Konuşmasında Birleşmiş Milletler’e de eleştiriler yönelten Bakan Fidan, BM’nin Gazze konusunda sessiz kaldığını, Güvenlik Konseyi’nin gücün tarafını tutan bir yapıya dönüştüğünü ve Gazze’deki katliam karşısında etkisiz kaldığını ifade etti. Bu durumu “meşruiyet krizi” olarak niteleyen Fidan, uluslararası sistemde artık güce değil, hakka dayalı bir düzenin tesis edilmesi gerektiğini belirtti.

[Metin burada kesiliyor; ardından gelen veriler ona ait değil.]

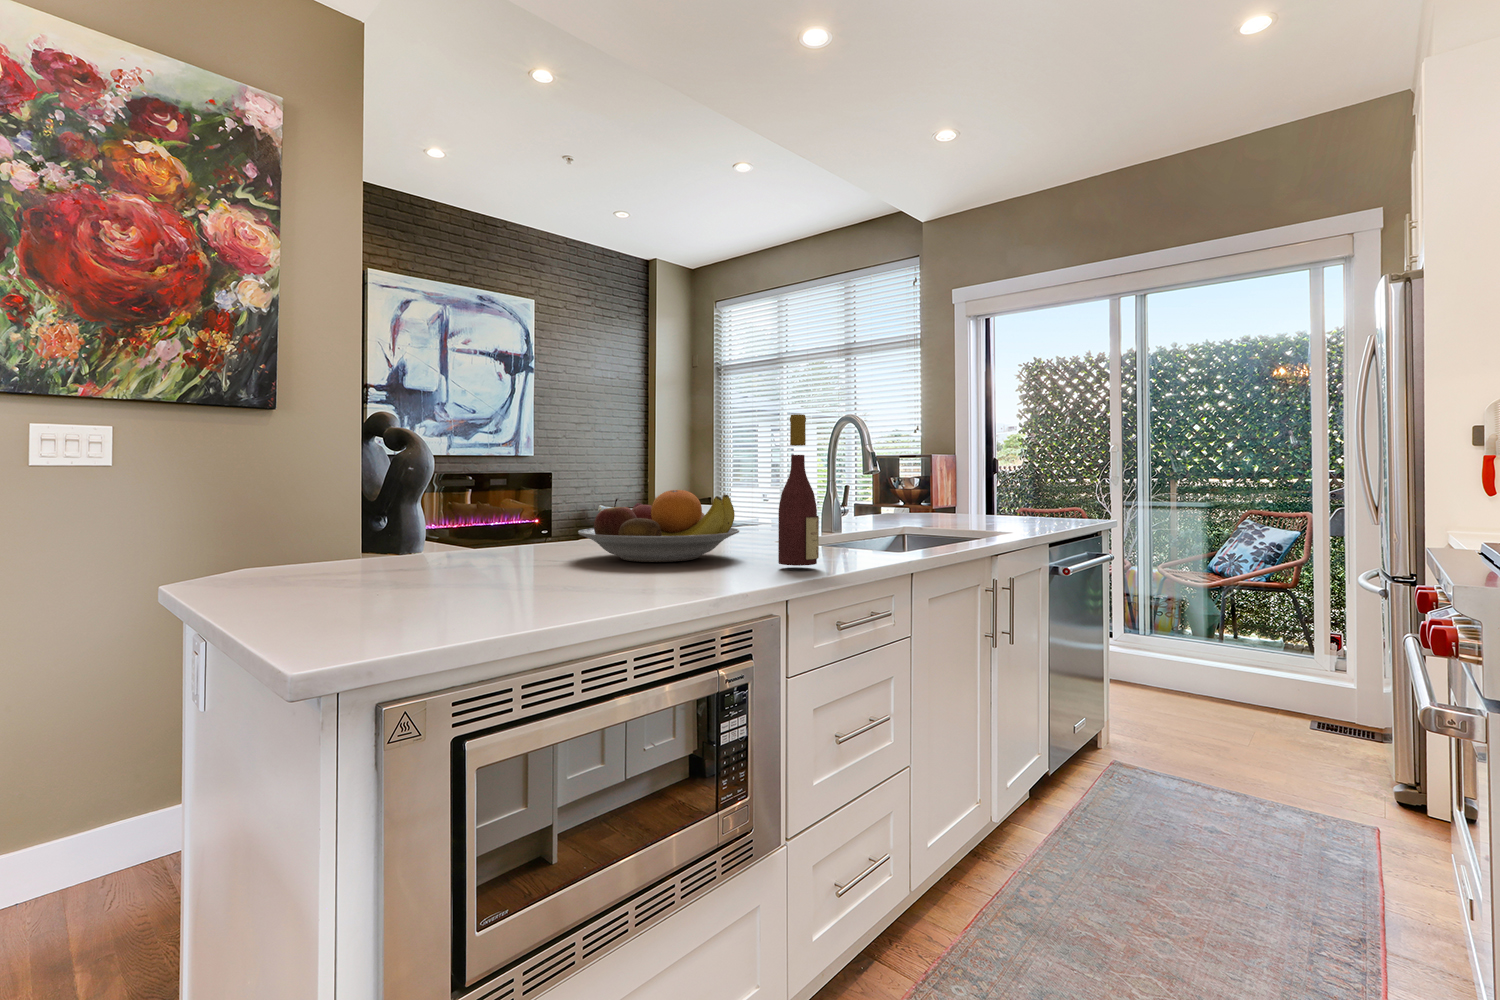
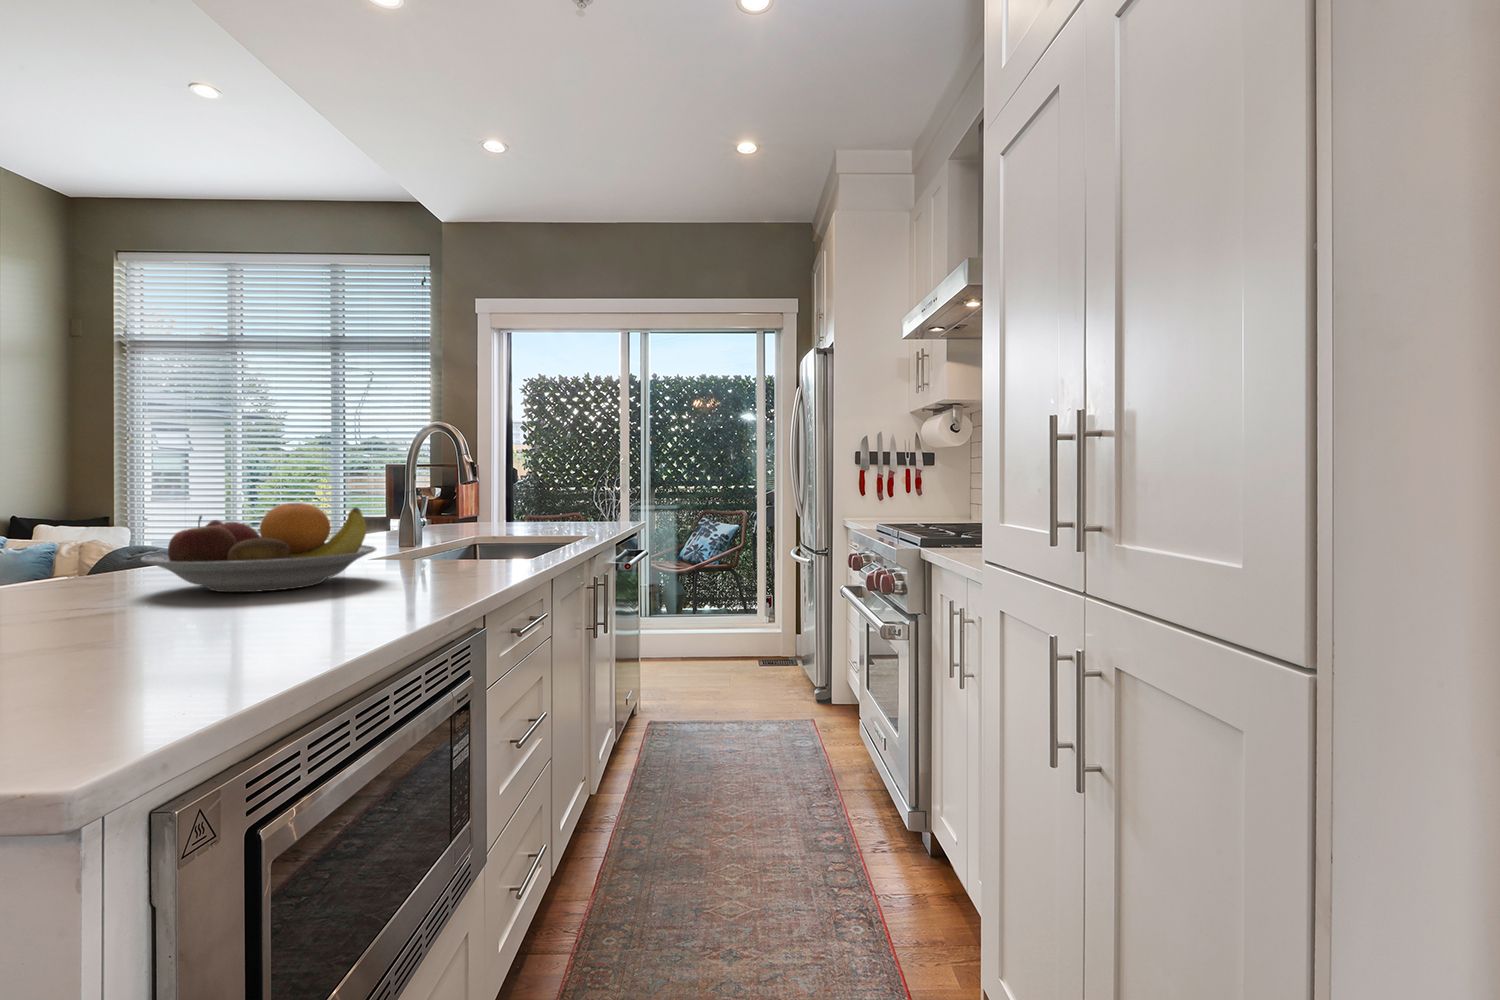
wine bottle: present [778,414,819,566] -> none [441,424,488,583]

TÜRKİYE'NİN DİPLOMATİK VİZYONU ANLATILDI

Türkiye’nin krizlerin ortasında ama aynı zamanda çözüm merkezinde durduğunu dile getiren Hakan Fidan, “Gazze için sesimizi yükseltiyor, Ukrayna için barış çağrısı yapıyoruz. Suriye’de istikrarı, Kafkaslar ve Balkanlar’da işbirliğini savunuyoruz” dedi. Fidan, bu duruşun Cumhurbaşkanı Recep Tayyip Erdoğan’ın liderliğinde şekillenen proaktif dış politika vizyonundan kaynaklandığını kaydetti.

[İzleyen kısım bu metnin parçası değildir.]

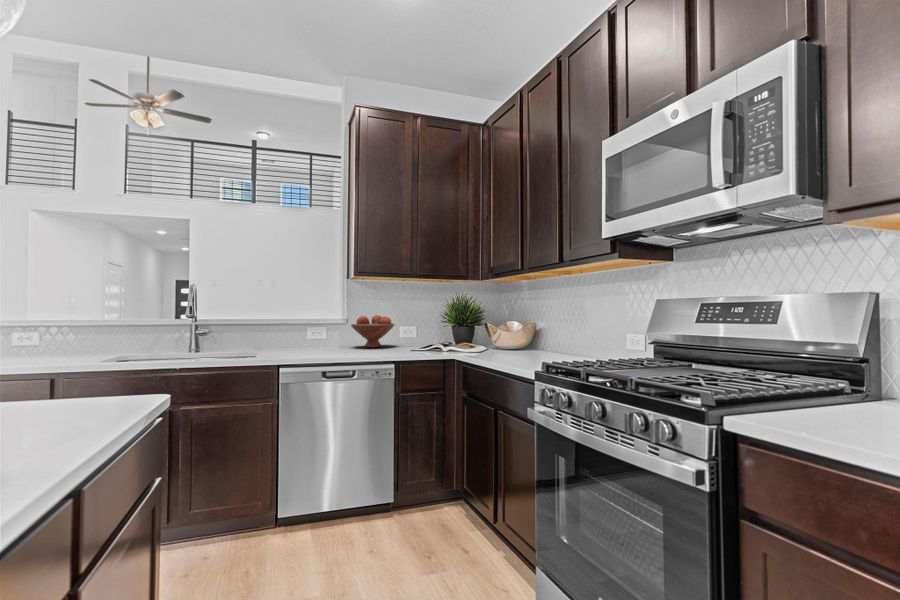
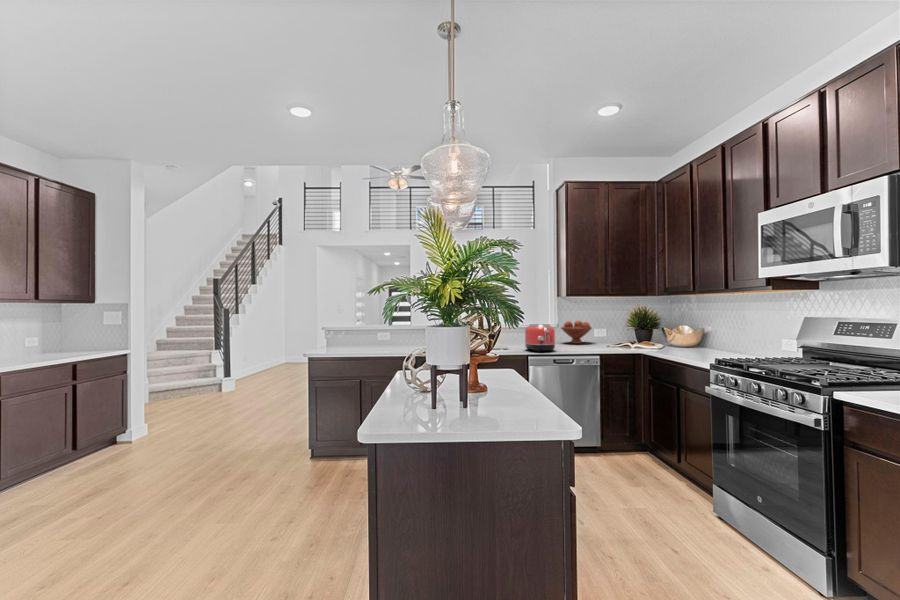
toaster: none [286,318,331,360] -> present [525,324,555,352]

ÇOK KUTUPLU DÜZEN VE DİPLOMASİ VURGUSU YAPTI

Günümüzde diplomasinin doğasının köklü bir değişim geçirdiğine dikkat çeken Bakan Fidan, diplomasiyi sadece koridorlara ve masalara sıkıştırmanın yanlış olacağını ifade etti. 21. yüzyılda diplomasinin artık sadece devletler arası bir araç değil, aynı zamanda insanlığın ortak geleceğini şekillendiren bir zihin faaliyeti olduğunu belirtti.

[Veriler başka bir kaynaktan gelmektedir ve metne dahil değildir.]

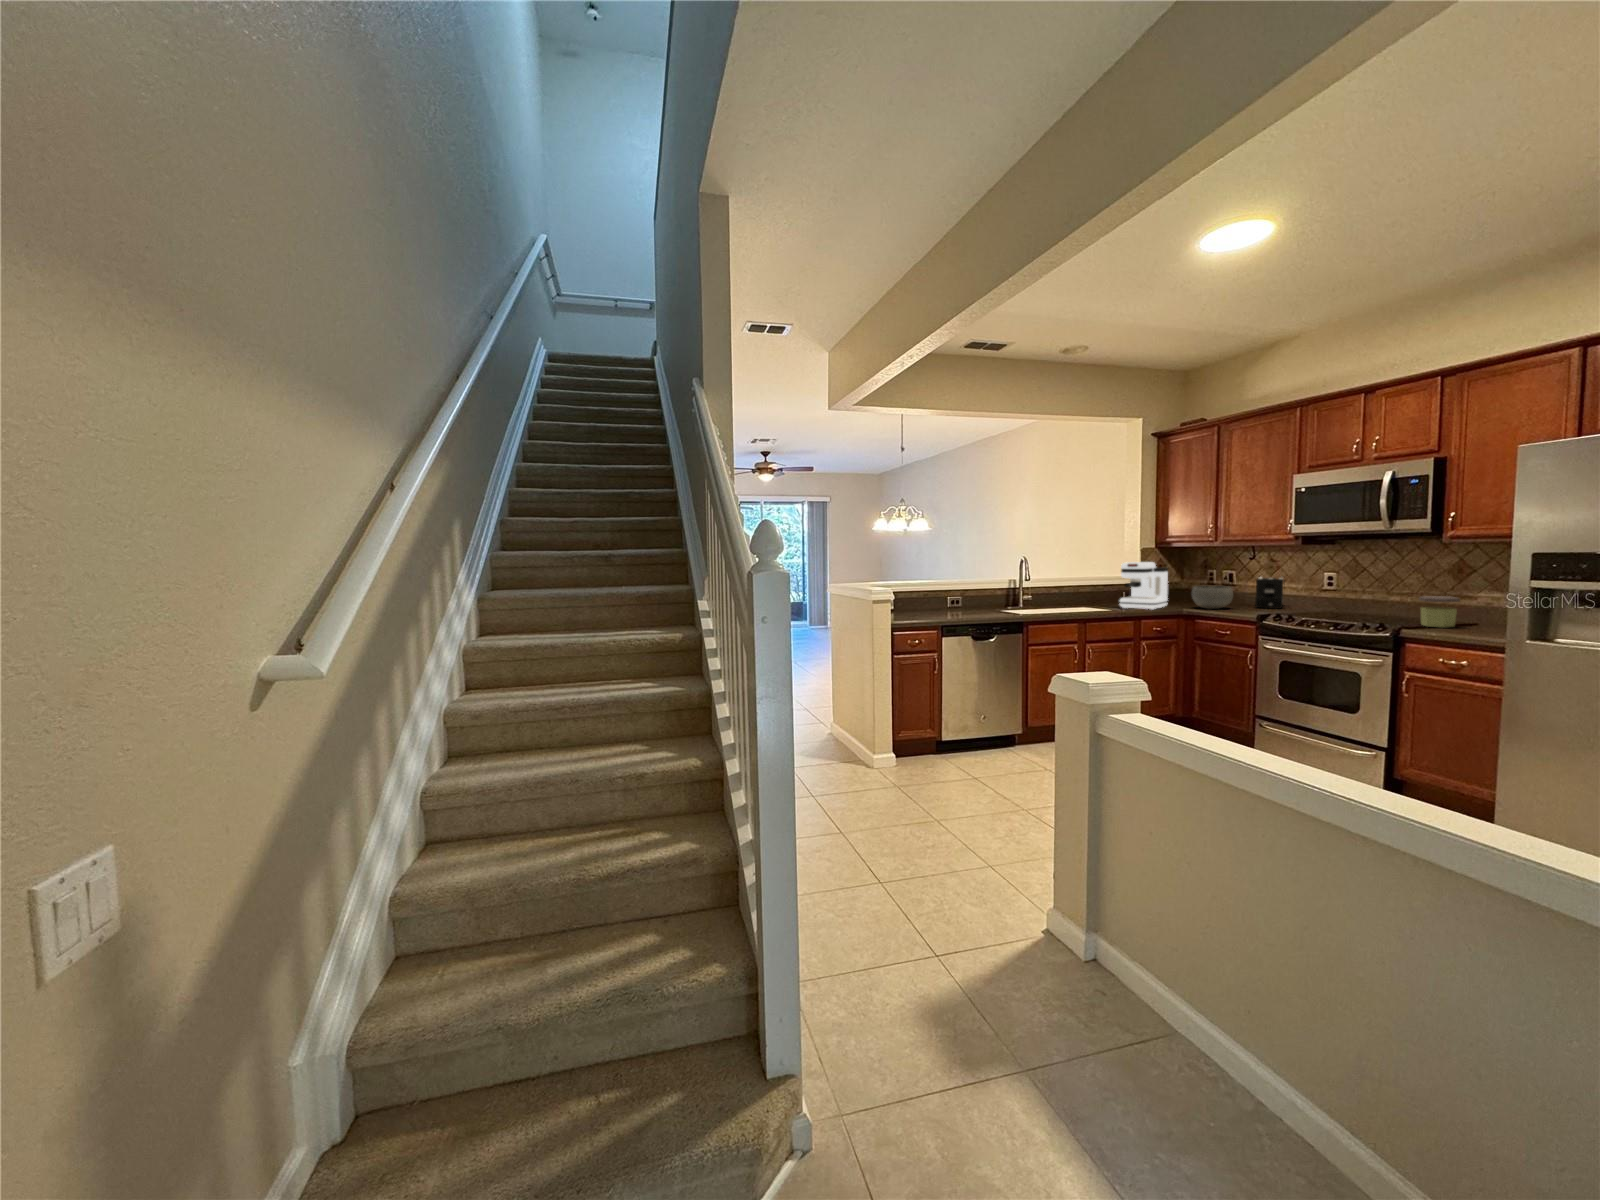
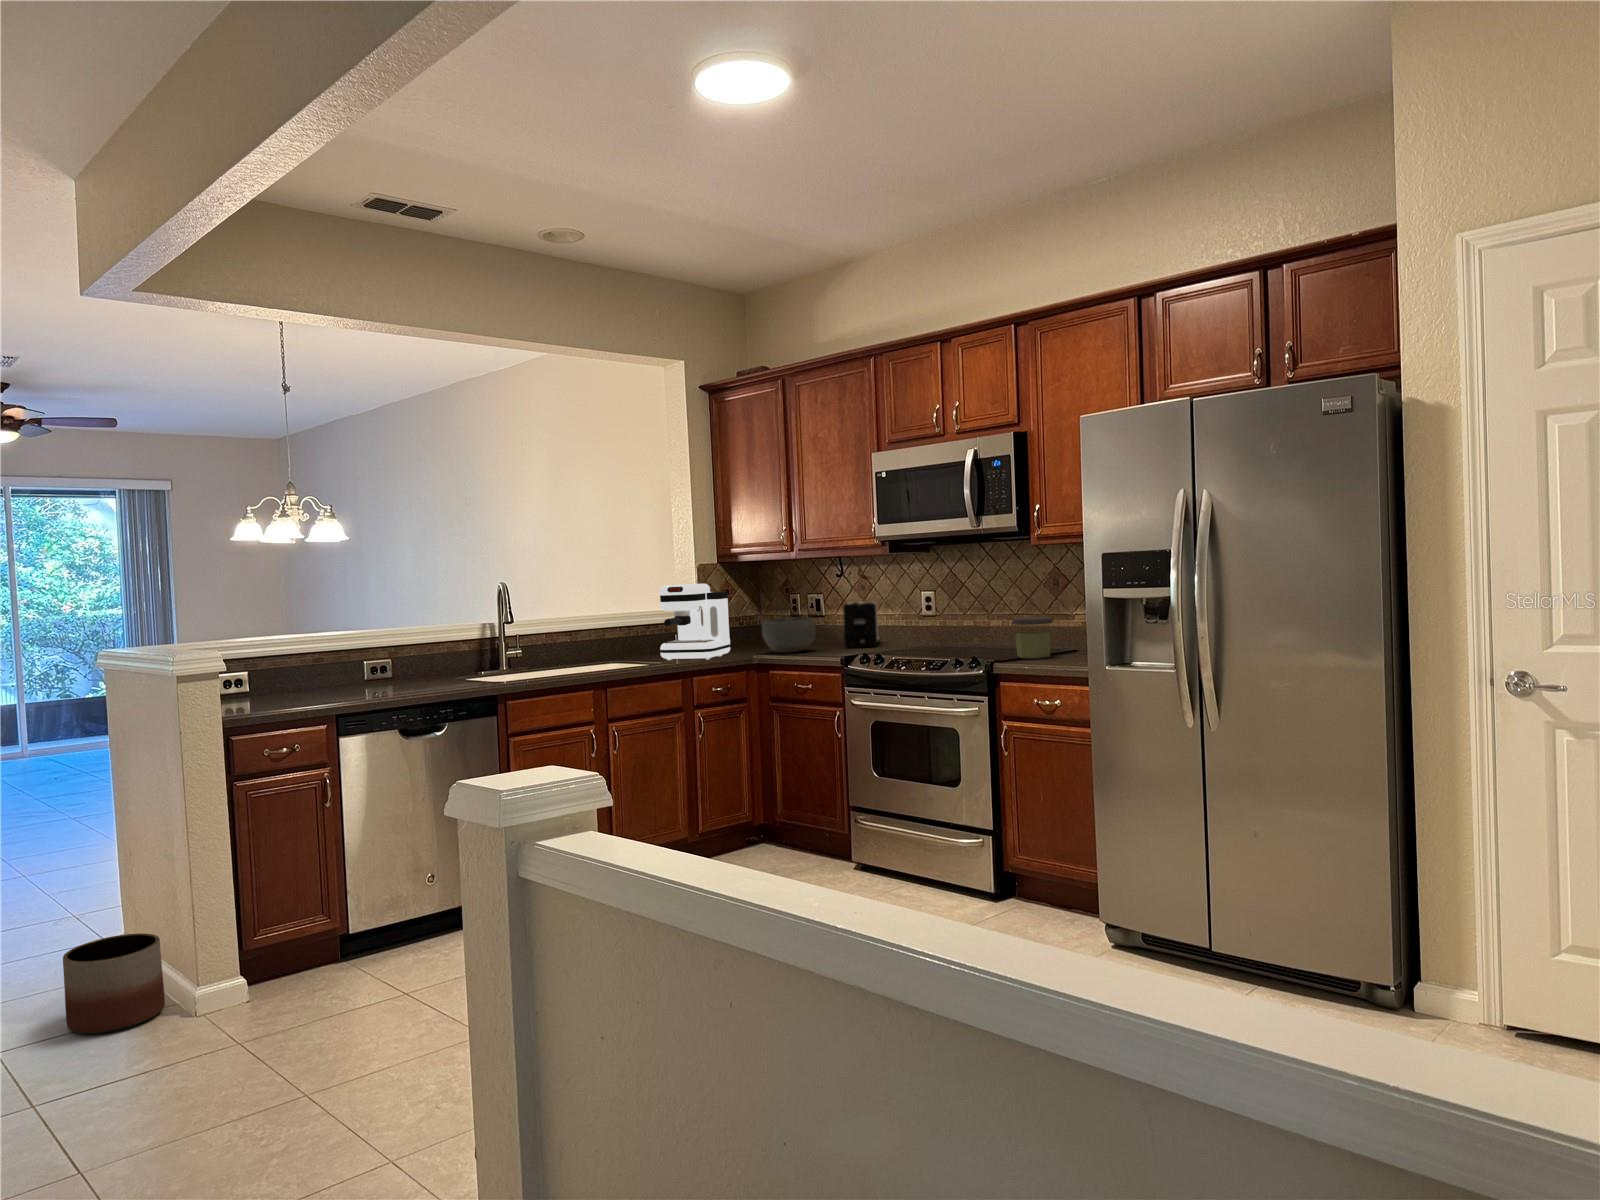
planter: none [819,722,859,766] -> present [63,933,165,1034]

KOMŞULUK POLİTİKASINA DAİR AÇIKLAMALAR YAPTI

Fidan, bölgesel barış ve kalkınmanın dış müdahalelerle değil, bölge ülkelerinin kendi iradeleriyle sağlanabileceğini belirterek, “Komşularımızı tehdit değil, işbirliğinin ortakları olarak görüyoruz” dedi. Kafkaslar, Orta Doğu ve Afrika gibi bölgelerde çatışmaların sona erdirilmesinin Türkiye’nin önceliği olduğunu vurguladı.